We sent writers Claire Brassard and Alix Vander Vlugt to the premier of A Good Day to Die Hard.

Check out their opinions in our Popcorn Panel!

Claire Brassard

On its own, this is a pretty bad movie. But compared to the first 1988 Die Hard classic, this movie is absolutely terrible.

In this fifth installment of the action movie series, John McClane (Bruce Willis) travels to Moscow to help his son Jack (Jai Courtney) who has been imprisoned for murder. He soon finds out that that Jack is actually a CIA agent working to protect Yuri Komarov (Sebastian Koch), a political prisoner with ties to the Chernobyl disaster. Although Jack is not pleased by John’s surprise visit, the two form a father-son team and spend quality time, bonding through car chases, gunfights, and explosions.

The first Die Hard movie has a simple yet gripping plotline, a well-written script, and just the right amount of humour. These are what make it a classic. Unfortunately, A Good Day to Die Hard contains none of these elements.

The plot is flat. It isn’t exciting in any way and is predictable. Yes, there are a few twists here and there, usually having to do with characters switching sides, but nothing too shocking. It’s hard not to roll your eyes at the whole father-son thing. It gets really cheesy, really fast.

What happened to John McClane’s witty one-liners? Seems like all the fighting over the years has turned him into nothing but a mindless grouch. He walks around throughout most of the film looking bored, almost as if he knows he’s an invincible character in a movie. The only line of his that sticks out is, “I’m on vacation!”

That’s because he says it over and over again. It’s funny the first time, but much like the father-son thing, it’s stretched too far.

The action part of this film is hard to follow. Because of poor editing and way too much shaky cam it’s hard to tell what’s happening (Michael Bay must pay for his sins! – Ed Justin). This is especially true during the car chase near the beginning of the film which goes on  so long that someone might ask themselves, “is this all this movie is going to be?”

There are a lot of forgettable action movies out there, and this one just adds to that list. A Good Day to Die Hard may be a sequel in the famous franchise, but is nothing like the 1988 classic. In fact, it’s quite obvious that this movie will only do as well as it does because of its name. The plotline and director (John Moore) are not enough to make it a huge success. Unfortunately it seems that the Die Hard franchise has become nothing but a money grab.

Alix Vander Vlugt

Perhaps 20th Century Fox should have released A Good Day to Die Hard  on Fathers Day and not Valentines Day. This film reminds us too many times to respect our fathers as they will always bail us out of any situation we find ourselves in.
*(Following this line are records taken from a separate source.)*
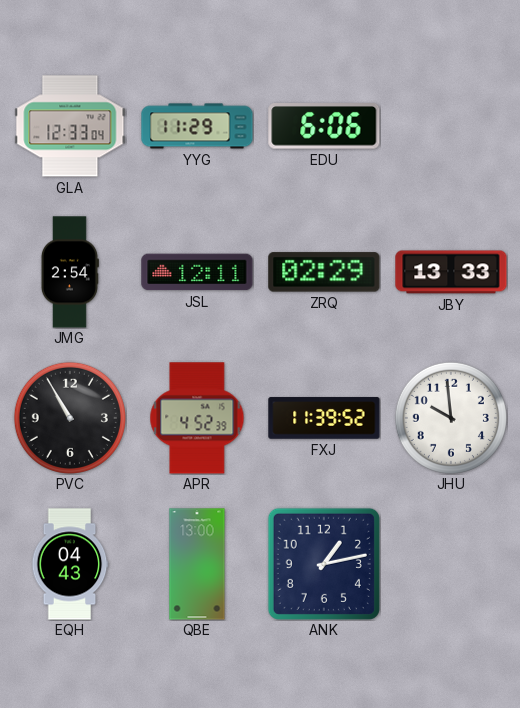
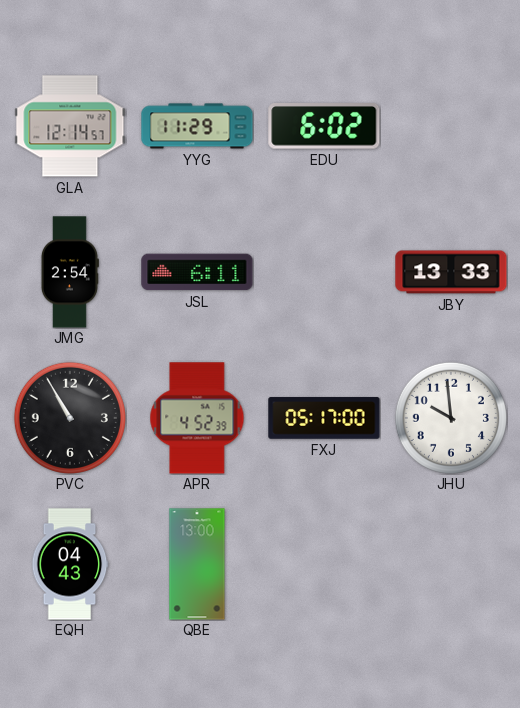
GLA: 12:33 -> 12:14
EDU: 6:06 -> 6:02
JSL: 12:11 -> 6:11
ZRQ: 02:29 -> none
FXJ: 11:39 -> 05:17
ANK: 1:13 -> none
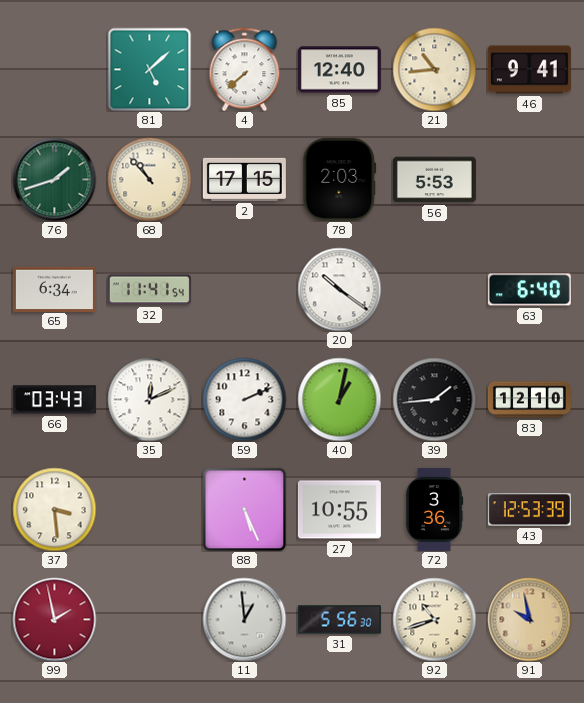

It is not like the latest addition to the Die Hard franchise isn’t entertaining, it just stretches out the themes it expresses. But then again, when do action movies not do that?

John Mclean (Bruce Willis) journeys over 7500KM to Russia to help his son Jack (Jai Courtney) stop a nuclear weapons heist. The problem here is that the twist can been seen from about 7499 KM away. After an emotional first act Jack enlists his father to help out in all the explosions, helicopter crashes, rooftop jumping, and gunfire any Die Hard fan could ask for.

After a lengthy car chase where John, who previously in the series has had a mortal quality to him, gets run over by at least three cars; the plot thickens in it’s own predictable stew. Any outside help to the good guy American-duo, is killed off and they are left on their own to solve the Scooby-Doo-esqe mystery where the villain’s mask is simply “old-man forgetfulness.”

The good side to this film is the elaborate set dressing, which is especially apparent in a ruined nuclear power plant and several leaps off  seven story tall buildings.

It may be unrealistic but it’s still fun to watch.

It’s entertaining, it’s violent, and it’s a perfect date for both single-son and single-dad. If it has to be released on Valentines Day it might as well remind us that our dads love us unconditionally. It’s simply just another day to Die Hard.